I.1.f. Managing special issues

Department chairs perform many routine tasks daily (e.g., running meetings, supervising staff members, etc.). However, there are other duties (e.g., unanticipated tasks with immediate deadlines, unexpected change in faculty/staff employment, faculty/staff illnesses, etc.) that infrequently occur and that require special care. While it is very possible that you may not have encountered similar situations before as chair, you can still be prepared to recognize special issues and to address these issues in a reasonable manner.

Reflect before you react. Gather pertinent information about the special issue, but resist the urge to make a snap decision or to provide a hasty response (with either the spoken or written word). Sometimes it is best to just “listen”, and then reflect on what you have learned.

Keep calm and positive. Unexpected tasks/issues/emergencies will arise. How one behaves in potentially stressful situations may say as much about us as leaders as what we ultimately do to address the situation.

Read and understand the academic handbook and other college policies. This is not particularly scintillating reading, but may make you aware if there already is a policy in place to address your particular situation. Ask questions if you don’t completely understand college policies or procedures (few of us probably do for every situation), as the special issue may fall in an area that requires interpretation.

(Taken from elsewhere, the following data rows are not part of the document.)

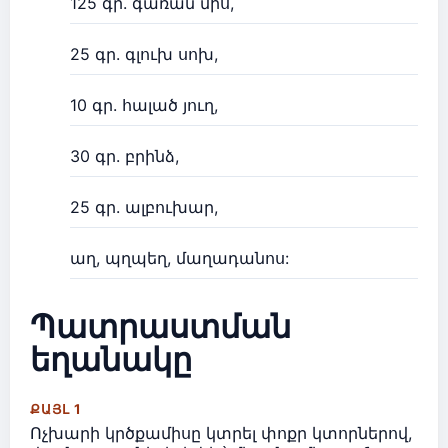
125 գր. գառան միս,
25 գր. գլուխ սոխ,
10 գր. հալած յուղ,
30 գր. բրինձ,
25 գր. ալբուխար,
աղ, պղպեղ, մաղադանոս:
Պատրաստման
եղանակը
ՔԱՅԼ 1
Ոչխարի կրծքամիսը կտրել փոքր կտորներով,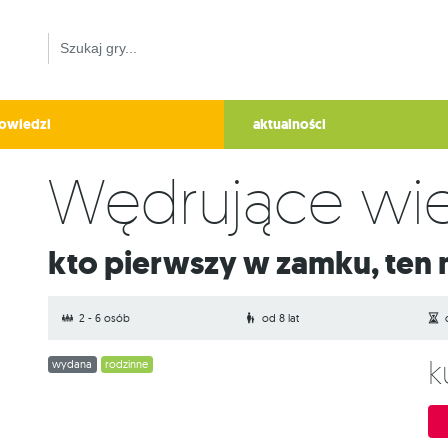
owiedzi
aktualności
Wędrujące wi
Kto pierwszy w zamku, ten 
2 - 6 osób
od 8 lat
wydana
rodzinne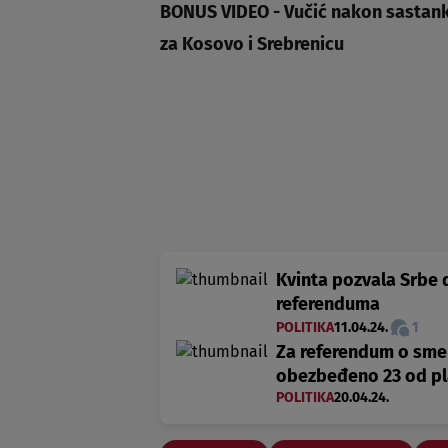
BONUS VIDEO - Vučić nakon sastank
za Kosovo i Srebrenicu
Kvinta pozvala Srbe d
referenduma
POLITIKA
11.04.24.
1
Za referendum o sme
obezbeđeno 23 od pl
POLITIKA
20.04.24.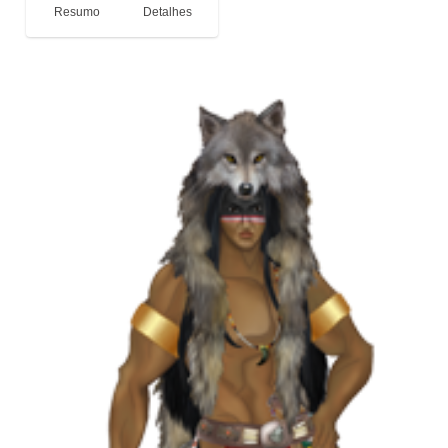
Resumo
Detalhes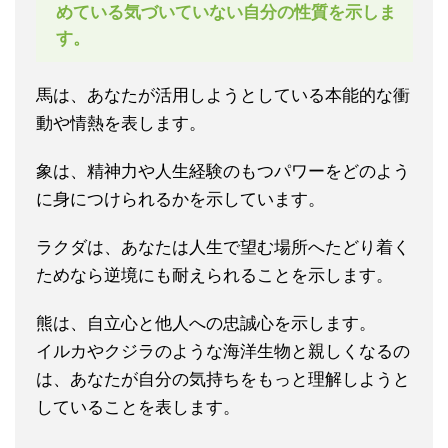
めている気づいていない自分の性質を示しま
す。
馬は、あなたが活用しようとしている本能的な衝
動や情熱を表します。
象は、精神力や人生経験のもつパワーをどのよう
に身につけられるかを示しています。
ラクダは、あなたは人生で望む場所へたどり着く
ためなら逆境にも耐えられることを示します。
熊は、自立心と他人への忠誠心を示します。
イルカやクジラのような海洋生物と親しくなるの
は、あなたが自分の気持ちをもっと理解しようと
していることを表します。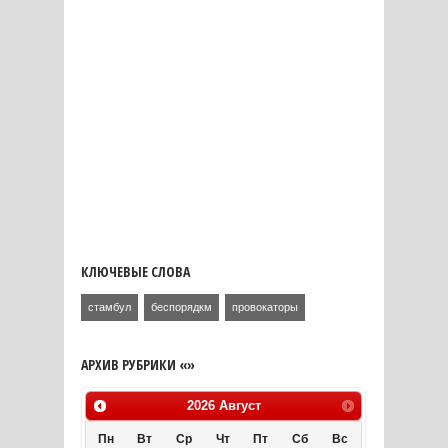
КЛЮЧЕВЫЕ СЛОВА
стамбул
беспорядкм
провокаторы
АРХИВ РУБРИКИ «»
2026
Август
Пн
Вт
Ср
Чт
Пт
Сб
Вс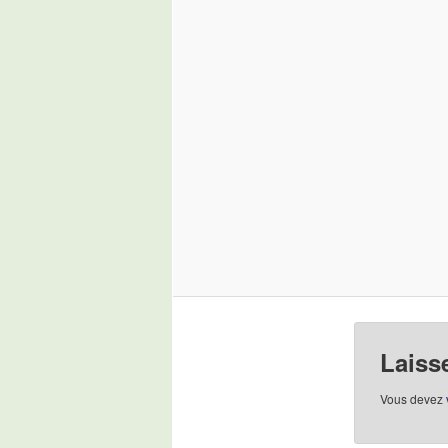
Laiss
Vous devez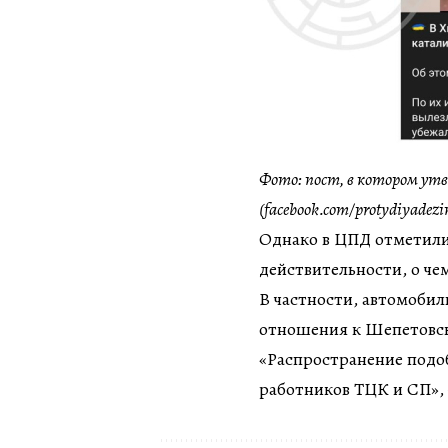
Фото: пост, в котором ут
(facebook.com/protydiyadezi
Однако в ЦПД отметили,
действительности, о ч
В частности, автомобил
отношения к Шепетовс
«Распространение подо
работников ТЦК и СП»,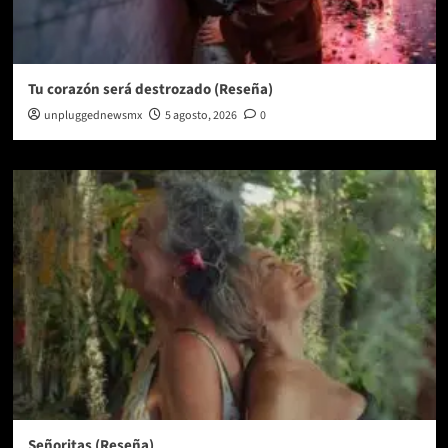
Tu corazón será destrozado (Reseña)
unpluggednewsmx
5 agosto, 2026
0
Señoritas (Reseña)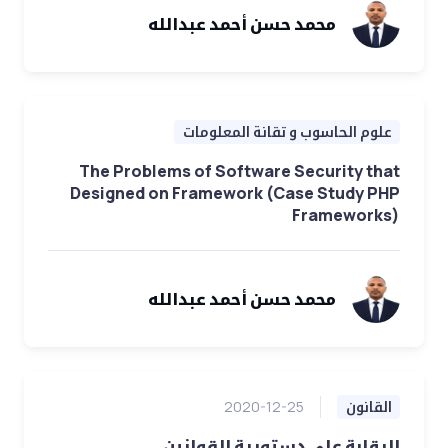
محمد حسن أحمد عبدالله
علوم الحاسوب و تقانة المعلومات
The Problems of Software Security that
Designed on Framework (Case Study PHP
Frameworks)
محمد حسن أحمد عبدالله
القانون
2020-12-25
الرقابة علي دستورية القوانين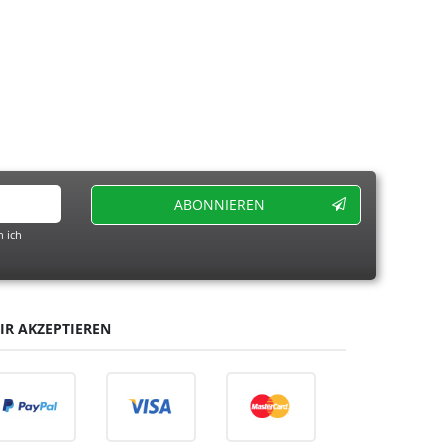
ABONNIEREN
 ich
IR AKZEPTIEREN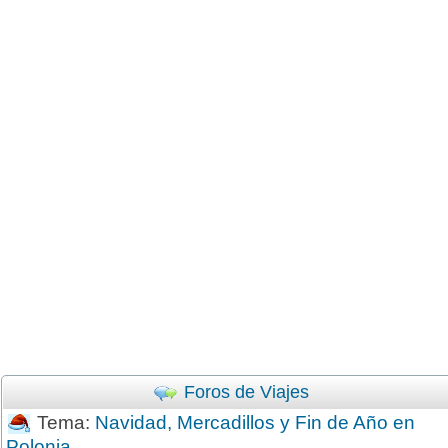
Foros de Viajes
Tema:
Navidad, Mercadillos y Fin de Año en
Polonia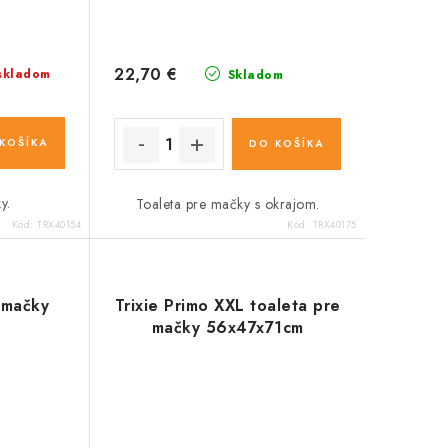
22,70 €
skladom
Skladom
KOŠÍKA
DO KOŠÍKA
y.
Toaleta pre mačky s okrajom.
Kód:
TRX40154
Kód:
TRX40175
e mačky
Trixie Primo XXL toaleta pre
mačky 56x47x71cm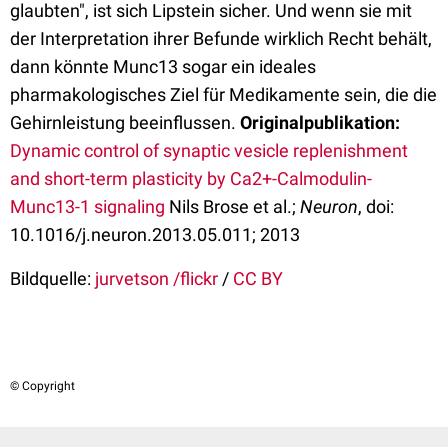
glaubten", ist sich Lipstein sicher. Und wenn sie mit
der Interpretation ihrer Befunde wirklich Recht behält,
dann könnte Munc13 sogar ein ideales
pharmakologisches Ziel für Medikamente sein, die die
Gehirnleistung beeinflussen.
Originalpublikation:
Dynamic control of synaptic vesicle replenishment
and short-term plasticity by Ca2+-Calmodulin-
Munc13-1 signaling
Nils Brose et al.;
Neuron
, doi:
10.1016/j.neuron.2013.05.011; 2013
Bildquelle:
jurvetson /flickr
/
CC BY
© Copyright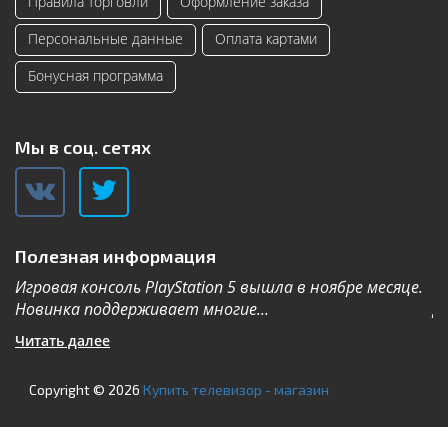
Правила торговли
Оформление заказа
Персональные данные
Оплата картами
Бонусная программа
Мы в соц. сетях
Полезная информация
Игровая консоль PlayStation 5 вышла в ноябре месяце.
К
Новинка поддерживает многие...
Дл
Читать далее
Ч
Copyright © 2026
Купить телевизор - магазин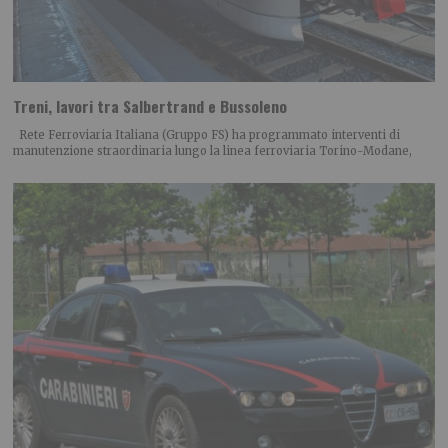
Treni, lavori tra Salbertrand e Bussoleno
Rete Ferroviaria Italiana (Gruppo FS) ha programmato interventi di
manutenzione straordinaria lungo la linea ferroviaria Torino-Modane,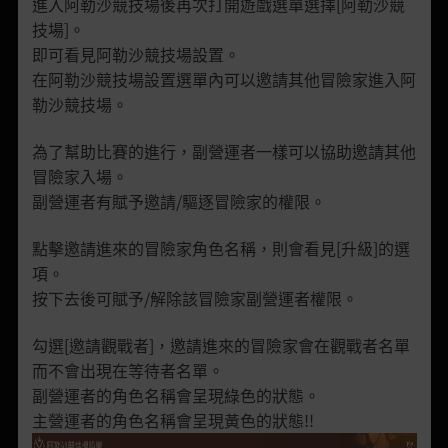
進入阿勒沙競技場後再次打開遊戲選單選擇[阿勒沙競
技場]。
即可看見阿勒沙競技場設置。
在阿勒沙競技場設置選單內可以邀請其他冒險家進入阿
勒沙競技場。
為了幫助比賽的進行，副營運者一樣可以協助邀請其他
冒險家入場。
副營運者有賦予邀請/驅逐冒險家的權限。
點擊邀請進來的冒險家角色名稱，則會看見[升級]的選
項。
按下去後可賦予/解除該冒險家副營運者權限。
勾選[邀請觀戰者]，邀請進來的冒險家會在觀戰者名單
而不會出現在等待者名單。
副營運者的角色名稱會呈現綠色的狀態。
主營運者的角色名稱會呈現黃色的狀態!!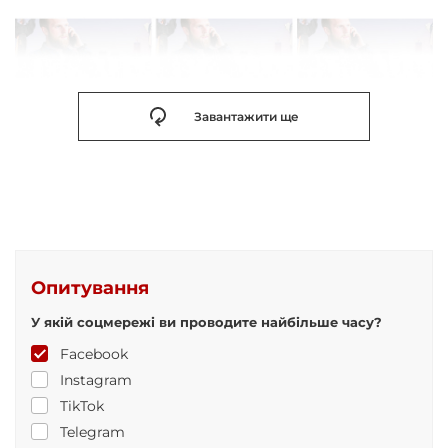
Завантажити ще
Опитування
У якій соцмережі ви проводите найбільше часу?
Facebook
Instagram
TikTok
Telegram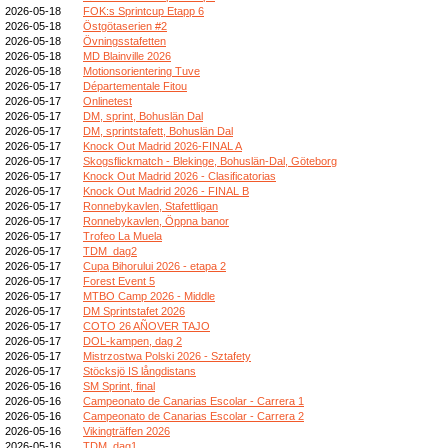
2026-05-18
FOK:s Sprintcup Etapp 6
2026-05-18
Östgötaserien #2
2026-05-18
Övningsstafetten
2026-05-18
MD Blainville 2026
2026-05-18
Motionsorientering Tuve
2026-05-17
Départementale Fitou
2026-05-17
Onlinetest
2026-05-17
DM, sprint, Bohuslän Dal
2026-05-17
DM, sprintstafett, Bohuslän Dal
2026-05-17
Knock Out Madrid 2026-FINAL A
2026-05-17
Skogsflickmatch - Blekinge, Bohuslän-Dal, Göteborg
2026-05-17
Knock Out Madrid 2026 - Clasificatorias
2026-05-17
Knock Out Madrid 2026 - FINAL B
2026-05-17
Ronnebykavlen, Stafettligan
2026-05-17
Ronnebykavlen, Öppna banor
2026-05-17
Trofeo La Muela
2026-05-17
TDM_dag2
2026-05-17
Cupa Bihorului 2026 - etapa 2
2026-05-17
Forest Event 5
2026-05-17
MTBO Camp 2026 - Middle
2026-05-17
DM Sprintstafet 2026
2026-05-17
COTO 26 AÑOVER TAJO
2026-05-17
DOL-kampen, dag 2
2026-05-17
Mistrzostwa Polski 2026 - Sztafety
2026-05-17
Stöcksjö IS långdistans
2026-05-16
SM Sprint, final
2026-05-16
Campeonato de Canarias Escolar - Carrera 1
2026-05-16
Campeonato de Canarias Escolar - Carrera 2
2026-05-16
Vikingträffen 2026
2026-05-16
TDM_dag1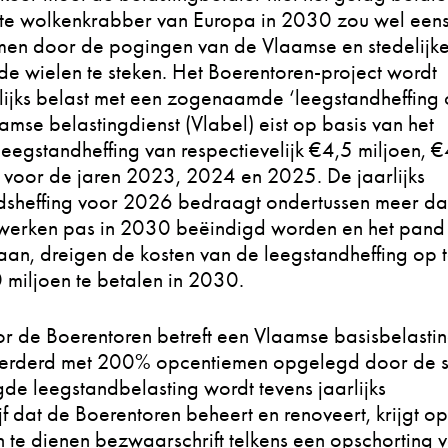
te wolkenkrabber van Europa in 2030 zou wel eens
men door de pogingen van de Vlaamse en stedelijk
de wielen te steken. Het Boerentoren-project wordt
lijks belast met een zogenaamde ‘leegstandheffing
amse belastingdienst (Vlabel) eist op basis van het
eegstandheffing van respectievelijk €4,5 miljoen, 
n voor de jaren 2023, 2024 en 2025. De jaarlijks
dsheffing voor 2026 bedraagt ondertussen meer d
werken pas in 2030 beëindigd worden en het pand 
staan, dreigen de kosten van de leegstandheffing op 
 miljoen te betalen in 2030.
or de Boerentoren betreft een Vlaamse basisbelasti
eerderd met 200% opcentiemen opgelegd door de 
e leegstandbelasting wordt tevens jaarlijks
f dat de Boerentoren beheert en renoveert, krijgt op
in te dienen bezwaarschrift telkens een opschorting 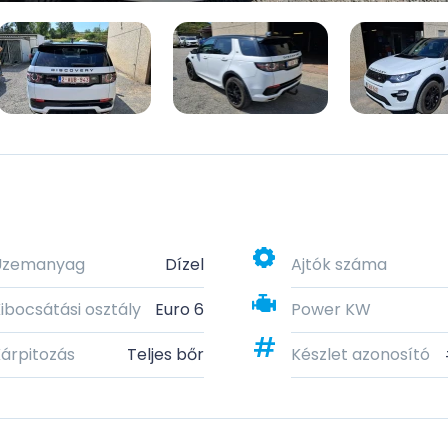
Üzemanyag
Dízel
Ajtók száma
ibocsátási osztály
Euro 6
Power KW
árpitozás
Teljes bőr
Készlet azonosító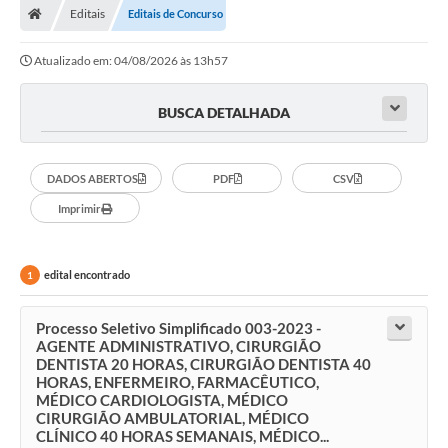
Editais
Editais de Concurso
Prefeitura
Atualizado em: 04/08/2026 às 13h57
ACESSO À INFORMAÇÃO
Publicações Oficiais
BUSCA DETALHADA
Turismo
DADOS ABERTOS
PDF
CSV
Notícias
Imprimir
Contato
Obras
edital encontrado
1
Portal do Servidor
Processo Seletivo Simplificado 003-2023 -
Nota Fiscal Eletrônica NFS-e
AGENTE ADMINISTRATIVO, CIRURGIÃO
DENTISTA 20 HORAS, CIRURGIÃO DENTISTA 40
HORAS, ENFERMEIRO, FARMACÊUTICO,
Serviços ao Cidadão
MÉDICO CARDIOLOGISTA, MÉDICO
CIRURGIÃO AMBULATORIAL, MÉDICO
IPTU
CLÍNICO 40 HORAS SEMANAIS, MÉDICO...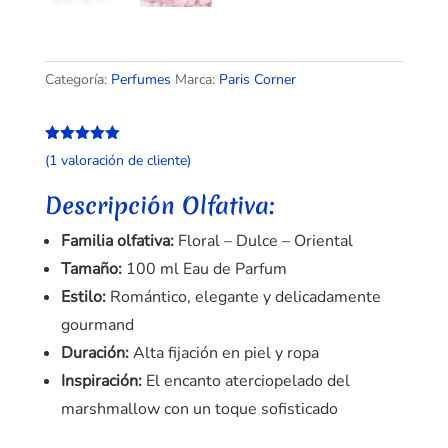
Categoría:
Perfumes
Marca:
Paris Corner
Valorado
(
1
valoración de cliente)
con
5.00
de
5 en base
a
valoración
Descripción Olfativa:
de un
cliente
Familia olfativa:
Floral – Dulce – Oriental
Tamaño:
100 ml Eau de Parfum
Estilo:
Romántico, elegante y delicadamente
gourmand
Duración:
Alta fijación en piel y ropa
Inspiración:
El encanto aterciopelado del
marshmallow con un toque sofisticado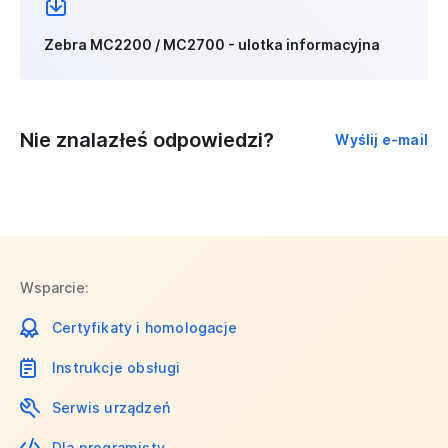
Zebra MC2200 / MC2700 - ulotka informacyjna
Nie znalazłeś odpowiedzi?
Wyślij e-mail
Wsparcie:
Certyfikaty i homologacje
Instrukcje obsługi
Serwis urządzeń
Dla programisty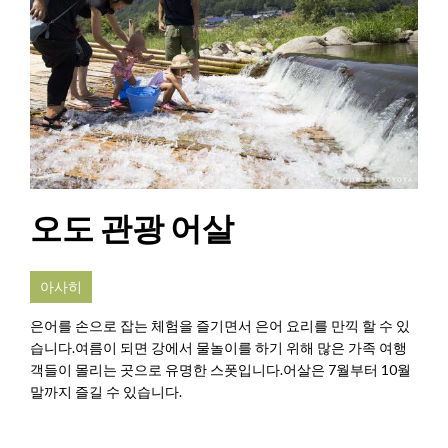
오도 관광 어살
아사히
은어를 손으로 잡는 체험을 즐기면서 은어 요리를 만끽 할 수 있
습니다.여름이 되면 강에서 물놀이를 하기 위해 많은 가족 여행
객들이 몰리는 곳으로 유명한 스폿입니다.어살은 7월부터 10월
말까지 즐길 수 있습니다.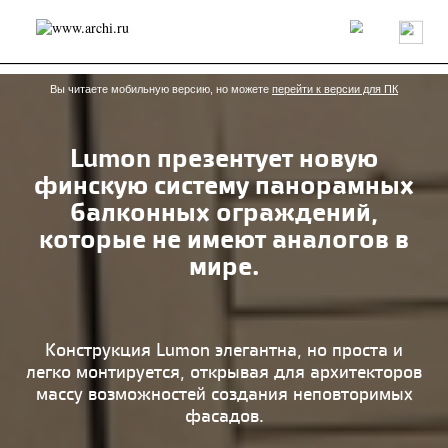
Россия
Мир
Технологии
Интерьер
Пресса
Архитекторы
Проекты
Конкурсы
События
Книги
Вакансии
Вы читаете мобильную версию, но можете
перейти к версии для ПК
Lumon презентует новую
send.project
Анонсы конкурсов
Блог
финскую систему панорамных
Журнал
Интервью
Исследование
Мнение
балконных ограждений,
Обзор
Объект
Результаты конкурса
которые не имеют аналогов в
Репортаж
Рецензия
Архитектура
Выставка
мире.
Дизайн
Иностранцы в России
Интерьер
Книги
Наследие
Образование
Урбанистика
Эко
Конструкция Lumon элегантна, но проста и
легко монтируется, открывая для архитекторов
массу возможностей создания неповторимых
фасадов.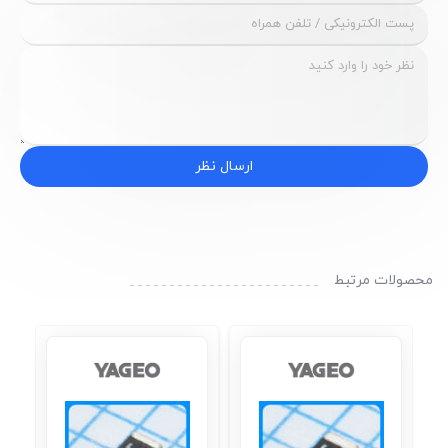
ارسال نظر
محصولات مرتبط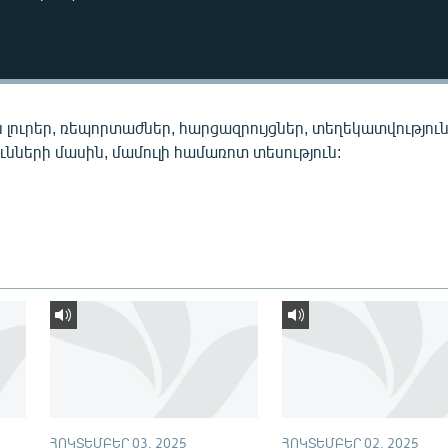
 լուրեր, ռեպորտաժներ, հարցազրույցներ, տեղեկատվությու
նների մասին, մամուլի համառոտ տեսություն:
ՀՈԿՏԵՄԲԵՐ 03, 2025
ՀՈԿՏԵՄԲԵՐ 02, 2025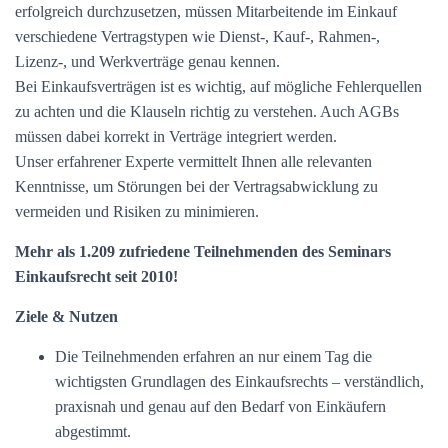
erfolgreich durchzusetzen, müssen Mitarbeitende im Einkauf
verschiedene Vertragstypen wie Dienst-, Kauf-, Rahmen-,
Lizenz-, und Werkverträge genau kennen.
Bei Einkaufsverträgen ist es wichtig, auf mögliche Fehlerquellen
zu achten und die Klauseln richtig zu verstehen. Auch AGBs
müssen dabei korrekt in Verträge integriert werden.
Unser erfahrener Experte vermittelt Ihnen alle relevanten
Kenntnisse, um Störungen bei der Vertragsabwicklung zu
vermeiden und Risiken zu minimieren.
Mehr als 1.209 zufriedene Teilnehmenden des Seminars
Einkaufsrecht seit 2010!
Ziele & Nutzen
Die Teilnehmenden erfahren an nur einem Tag die
wichtigsten Grundlagen des Einkaufsrechts – verständlich,
praxisnah und genau auf den Bedarf von Einkäufern
abgestimmt.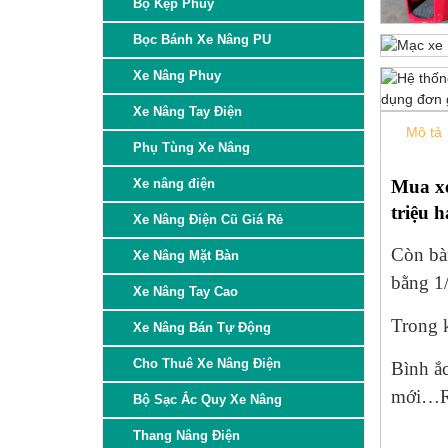
Bộ Kẹp Phuy
Bọc Bánh Xe Nâng PU
Xe Nâng Phuy
Xe Nâng Tay Điện
Mô tả
Phụ Tùng Xe Nâng
Xe nâng điện
Mua xe
triệu 
Xe Nâng Điện Cũ Giá Rẻ
Còn bàn
Xe Nâng Mặt Bàn
bằng 1/
Xe Nâng Tay Cao
Trong 
Xe Nâng Bán Tự Động
Cho Thuê Xe Nâng Điện
Bình ắc
mới…Rấ
Bộ Sạc Ắc Quy Xe Nâng
Thang Nâng Điện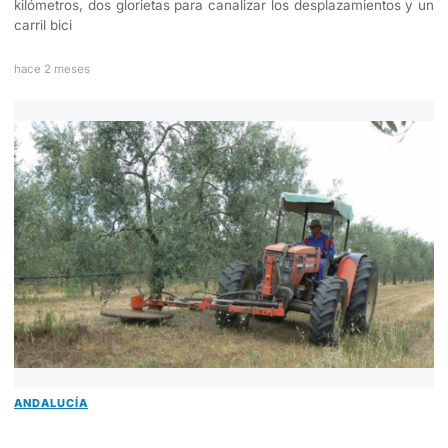
kilómetros, dos glorietas para canalizar los desplazamientos y un
carril bici
hace 2 meses
ANDALUCÍA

Seek advice. In particular, talk to staff in Academic Affairs, Human Resources, and/or other offices around campus. In addition, you may consult with your area chair or with an experienced colleague (perhaps a former department chair) with whom you feel comfortable discussing the situation. Before discussing the issue with anyone, you first should consider legal, confidentiality, and privacy concerns as well as any college policies that might apply.

Develop a plan to address the issue. Devise a means of addressing the special issue (as necessary). In doing so, it may be important to revisit some/all of the previous “What to do” steps. It is essential to identify what outcomes are desired, what steps will lead to those outcomes, and what deadlines/time constraints exist. By keeping these key components in mind, your resolution is likely to be more effective.

Prepare for the unexpected. It is virtually impossible to anticipate and prepare for every possible scenario that you might encounter. However, you might learn about possible types of situations by listening to other chairs, area chairs (or colleagues) discuss special issues. Be careful to realize that their approaches might not be correct or even applicable to your situation (each issue may have its own unique circumstances). 

Common mistakes

  • Thinking that you know what to do, but not checking to make sure that you do. It is much preferable that you double-check to make sure that your approach is the appropriate one.
  • Taking well meaning advice that might be incorrect, rather than checking. Similarly, if a chair obtains advice from colleagues that is incorrect or not applicable, you run the risk of making matters worse. It is worthwhile to discuss possible solutions with your area chair or the Provost to get their feedback on your approach before it has been implemented.
  • Being afraid to appear incompetent and not asking for help. As with many aspects of being chair, it is far better to worry about doing the right thing, rather than trying to save face.
  • Not wanting to “bother” anyone in administration. The administration is here (and wants) to help. Make use of their expertise and experience.
  • Thinking that you can handle the problem yourself. Sometimes special issues have more far-reaching implications than you considered, so it is important to discuss the special issues with the Provost before acting.